* [ASSIGNED TASK]: Only those lines in the data below from the line containing "de arquivos primário)." through the line containing "Para executar uma", both included, should be restated word for word.

* [SUPPLIED RECORDS]:
---+---

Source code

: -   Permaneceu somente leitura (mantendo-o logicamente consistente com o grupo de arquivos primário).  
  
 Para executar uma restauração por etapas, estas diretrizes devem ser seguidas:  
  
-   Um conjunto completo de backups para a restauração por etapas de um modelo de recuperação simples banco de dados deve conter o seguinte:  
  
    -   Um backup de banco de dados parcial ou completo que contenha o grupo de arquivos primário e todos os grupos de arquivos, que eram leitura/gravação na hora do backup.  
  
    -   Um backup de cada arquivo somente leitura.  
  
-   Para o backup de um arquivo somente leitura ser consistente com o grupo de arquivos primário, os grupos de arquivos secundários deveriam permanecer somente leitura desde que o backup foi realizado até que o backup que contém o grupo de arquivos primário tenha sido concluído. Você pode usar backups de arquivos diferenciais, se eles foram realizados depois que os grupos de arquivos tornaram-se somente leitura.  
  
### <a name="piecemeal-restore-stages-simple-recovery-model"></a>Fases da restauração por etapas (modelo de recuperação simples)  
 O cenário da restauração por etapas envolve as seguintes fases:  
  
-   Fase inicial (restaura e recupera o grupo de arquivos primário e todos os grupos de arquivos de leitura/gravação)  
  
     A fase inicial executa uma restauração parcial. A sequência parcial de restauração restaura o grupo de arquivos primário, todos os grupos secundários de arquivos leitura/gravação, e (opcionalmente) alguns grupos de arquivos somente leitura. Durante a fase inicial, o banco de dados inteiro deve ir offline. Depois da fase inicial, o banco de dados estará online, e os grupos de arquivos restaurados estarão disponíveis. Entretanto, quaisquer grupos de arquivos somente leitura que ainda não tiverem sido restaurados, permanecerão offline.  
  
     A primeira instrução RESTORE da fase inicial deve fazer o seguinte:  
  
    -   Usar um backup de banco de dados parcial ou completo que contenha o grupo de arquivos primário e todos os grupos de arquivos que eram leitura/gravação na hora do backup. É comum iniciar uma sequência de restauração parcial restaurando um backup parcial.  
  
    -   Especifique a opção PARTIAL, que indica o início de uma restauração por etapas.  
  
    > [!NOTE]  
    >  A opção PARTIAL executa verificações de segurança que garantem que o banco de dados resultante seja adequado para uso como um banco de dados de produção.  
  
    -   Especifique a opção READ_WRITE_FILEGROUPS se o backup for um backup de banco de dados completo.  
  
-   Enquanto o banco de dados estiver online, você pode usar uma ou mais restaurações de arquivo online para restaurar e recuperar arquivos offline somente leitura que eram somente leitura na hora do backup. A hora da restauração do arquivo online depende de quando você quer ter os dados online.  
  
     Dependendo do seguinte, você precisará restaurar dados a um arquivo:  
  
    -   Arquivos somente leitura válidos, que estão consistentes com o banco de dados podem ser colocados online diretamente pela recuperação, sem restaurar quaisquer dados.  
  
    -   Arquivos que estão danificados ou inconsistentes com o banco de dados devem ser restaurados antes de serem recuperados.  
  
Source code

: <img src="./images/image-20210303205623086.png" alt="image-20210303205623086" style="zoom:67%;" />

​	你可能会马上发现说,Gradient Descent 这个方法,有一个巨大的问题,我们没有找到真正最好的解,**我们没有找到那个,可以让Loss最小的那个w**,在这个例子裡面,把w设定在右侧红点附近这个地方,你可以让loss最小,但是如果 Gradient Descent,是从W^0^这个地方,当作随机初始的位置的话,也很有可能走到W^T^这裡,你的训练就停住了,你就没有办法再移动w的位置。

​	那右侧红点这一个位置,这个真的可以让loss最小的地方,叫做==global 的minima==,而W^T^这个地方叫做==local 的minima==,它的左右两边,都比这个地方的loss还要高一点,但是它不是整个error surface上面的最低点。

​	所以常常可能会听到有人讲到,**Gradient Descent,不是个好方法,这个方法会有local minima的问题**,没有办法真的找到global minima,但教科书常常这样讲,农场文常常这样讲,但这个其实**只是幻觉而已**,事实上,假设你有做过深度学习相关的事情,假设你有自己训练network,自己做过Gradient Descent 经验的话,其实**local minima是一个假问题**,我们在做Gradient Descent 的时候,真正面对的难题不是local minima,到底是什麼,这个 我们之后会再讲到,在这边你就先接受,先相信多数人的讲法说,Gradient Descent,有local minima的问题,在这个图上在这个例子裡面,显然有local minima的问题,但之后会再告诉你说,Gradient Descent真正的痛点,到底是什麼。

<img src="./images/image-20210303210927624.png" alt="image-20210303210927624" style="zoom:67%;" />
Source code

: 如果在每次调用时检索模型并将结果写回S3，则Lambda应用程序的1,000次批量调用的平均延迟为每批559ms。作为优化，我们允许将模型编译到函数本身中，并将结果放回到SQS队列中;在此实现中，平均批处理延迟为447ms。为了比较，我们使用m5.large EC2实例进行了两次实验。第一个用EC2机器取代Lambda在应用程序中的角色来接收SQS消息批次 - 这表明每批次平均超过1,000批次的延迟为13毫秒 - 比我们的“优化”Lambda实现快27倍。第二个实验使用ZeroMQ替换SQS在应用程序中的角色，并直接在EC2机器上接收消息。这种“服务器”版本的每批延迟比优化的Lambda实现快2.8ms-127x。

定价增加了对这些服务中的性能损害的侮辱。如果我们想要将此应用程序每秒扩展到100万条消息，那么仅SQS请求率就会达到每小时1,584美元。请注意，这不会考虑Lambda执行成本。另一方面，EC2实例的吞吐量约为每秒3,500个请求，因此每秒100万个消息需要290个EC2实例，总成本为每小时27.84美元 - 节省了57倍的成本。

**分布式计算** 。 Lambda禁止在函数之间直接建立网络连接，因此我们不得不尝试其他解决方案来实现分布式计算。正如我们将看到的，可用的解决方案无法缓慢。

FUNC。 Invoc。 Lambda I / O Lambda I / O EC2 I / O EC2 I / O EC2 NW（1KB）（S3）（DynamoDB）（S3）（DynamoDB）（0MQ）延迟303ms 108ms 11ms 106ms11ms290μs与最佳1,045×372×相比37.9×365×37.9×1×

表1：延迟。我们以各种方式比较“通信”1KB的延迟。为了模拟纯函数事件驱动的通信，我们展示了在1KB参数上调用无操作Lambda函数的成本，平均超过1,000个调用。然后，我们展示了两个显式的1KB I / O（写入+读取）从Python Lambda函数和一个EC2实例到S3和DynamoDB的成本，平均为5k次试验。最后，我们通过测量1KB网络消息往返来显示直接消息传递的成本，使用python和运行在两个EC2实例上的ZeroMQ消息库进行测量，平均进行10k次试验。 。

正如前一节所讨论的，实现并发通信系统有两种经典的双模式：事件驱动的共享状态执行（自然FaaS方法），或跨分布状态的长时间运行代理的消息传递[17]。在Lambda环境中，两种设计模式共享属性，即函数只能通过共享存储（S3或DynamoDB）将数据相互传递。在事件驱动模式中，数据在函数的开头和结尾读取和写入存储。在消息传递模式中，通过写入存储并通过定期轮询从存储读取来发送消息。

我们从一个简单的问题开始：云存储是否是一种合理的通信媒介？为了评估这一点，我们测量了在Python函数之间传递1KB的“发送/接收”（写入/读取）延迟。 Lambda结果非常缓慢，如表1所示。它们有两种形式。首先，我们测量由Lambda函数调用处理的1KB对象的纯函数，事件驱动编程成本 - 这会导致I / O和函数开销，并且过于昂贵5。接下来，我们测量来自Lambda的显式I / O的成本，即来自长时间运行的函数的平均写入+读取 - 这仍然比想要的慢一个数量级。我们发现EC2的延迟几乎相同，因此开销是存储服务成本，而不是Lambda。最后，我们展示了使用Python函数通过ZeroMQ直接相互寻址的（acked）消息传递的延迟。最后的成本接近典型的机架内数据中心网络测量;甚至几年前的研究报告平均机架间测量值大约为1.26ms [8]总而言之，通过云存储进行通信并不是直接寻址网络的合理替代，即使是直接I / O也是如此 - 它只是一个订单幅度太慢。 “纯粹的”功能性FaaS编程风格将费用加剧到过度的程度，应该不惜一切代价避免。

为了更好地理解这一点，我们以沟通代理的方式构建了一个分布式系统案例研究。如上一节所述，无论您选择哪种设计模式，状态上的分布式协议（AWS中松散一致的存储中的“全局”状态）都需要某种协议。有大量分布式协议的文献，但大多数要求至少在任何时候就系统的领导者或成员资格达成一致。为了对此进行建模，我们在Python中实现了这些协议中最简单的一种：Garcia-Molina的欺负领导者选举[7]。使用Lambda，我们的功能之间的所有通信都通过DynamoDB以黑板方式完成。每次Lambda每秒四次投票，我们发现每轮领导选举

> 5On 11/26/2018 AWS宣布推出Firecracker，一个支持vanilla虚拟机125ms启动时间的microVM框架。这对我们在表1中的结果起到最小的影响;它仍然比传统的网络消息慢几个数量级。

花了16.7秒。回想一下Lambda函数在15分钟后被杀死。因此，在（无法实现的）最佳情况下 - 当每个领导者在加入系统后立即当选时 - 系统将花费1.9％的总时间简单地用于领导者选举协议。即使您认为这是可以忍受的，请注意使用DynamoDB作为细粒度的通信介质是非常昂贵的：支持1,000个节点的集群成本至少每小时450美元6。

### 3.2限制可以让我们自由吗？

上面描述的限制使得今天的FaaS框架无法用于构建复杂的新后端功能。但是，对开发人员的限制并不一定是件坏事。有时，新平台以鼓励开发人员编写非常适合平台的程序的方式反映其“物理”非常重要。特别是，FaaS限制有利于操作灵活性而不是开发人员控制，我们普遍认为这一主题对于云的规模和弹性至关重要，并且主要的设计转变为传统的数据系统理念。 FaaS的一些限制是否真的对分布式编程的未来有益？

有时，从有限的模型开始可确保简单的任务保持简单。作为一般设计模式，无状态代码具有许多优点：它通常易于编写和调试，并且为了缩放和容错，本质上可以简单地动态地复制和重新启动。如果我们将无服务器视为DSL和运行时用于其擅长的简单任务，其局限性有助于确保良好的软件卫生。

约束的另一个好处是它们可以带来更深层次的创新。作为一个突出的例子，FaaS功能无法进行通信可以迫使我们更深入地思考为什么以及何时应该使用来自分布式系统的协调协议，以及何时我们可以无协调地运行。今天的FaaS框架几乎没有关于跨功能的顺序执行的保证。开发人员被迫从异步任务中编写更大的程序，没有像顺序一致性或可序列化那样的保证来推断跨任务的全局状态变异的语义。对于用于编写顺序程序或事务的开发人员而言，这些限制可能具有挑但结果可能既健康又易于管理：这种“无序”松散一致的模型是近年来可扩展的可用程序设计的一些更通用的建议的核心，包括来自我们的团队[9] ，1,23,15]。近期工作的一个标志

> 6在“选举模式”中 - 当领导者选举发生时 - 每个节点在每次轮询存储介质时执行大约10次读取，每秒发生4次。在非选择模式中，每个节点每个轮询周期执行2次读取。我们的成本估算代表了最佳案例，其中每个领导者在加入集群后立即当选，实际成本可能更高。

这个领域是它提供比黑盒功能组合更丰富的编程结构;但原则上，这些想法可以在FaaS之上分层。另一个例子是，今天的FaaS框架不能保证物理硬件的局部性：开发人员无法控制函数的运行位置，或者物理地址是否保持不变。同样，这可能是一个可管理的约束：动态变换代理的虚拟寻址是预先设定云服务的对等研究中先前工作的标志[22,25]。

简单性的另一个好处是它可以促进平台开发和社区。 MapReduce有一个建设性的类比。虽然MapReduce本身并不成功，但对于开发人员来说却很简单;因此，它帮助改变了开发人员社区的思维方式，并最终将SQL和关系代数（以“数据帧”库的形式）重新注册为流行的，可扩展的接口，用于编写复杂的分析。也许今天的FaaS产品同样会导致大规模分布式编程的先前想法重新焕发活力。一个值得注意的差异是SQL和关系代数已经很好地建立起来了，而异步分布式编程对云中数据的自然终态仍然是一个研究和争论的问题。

---+---

* [SOLUTION TO THIS PROBLEM]:
: -   Permaneceu somente leitura (mantendo-o logicamente consistente com o grupo de arquivos primário).  
  
 Para executar uma restauração por etapas, estas diretrizes devem ser seguidas:  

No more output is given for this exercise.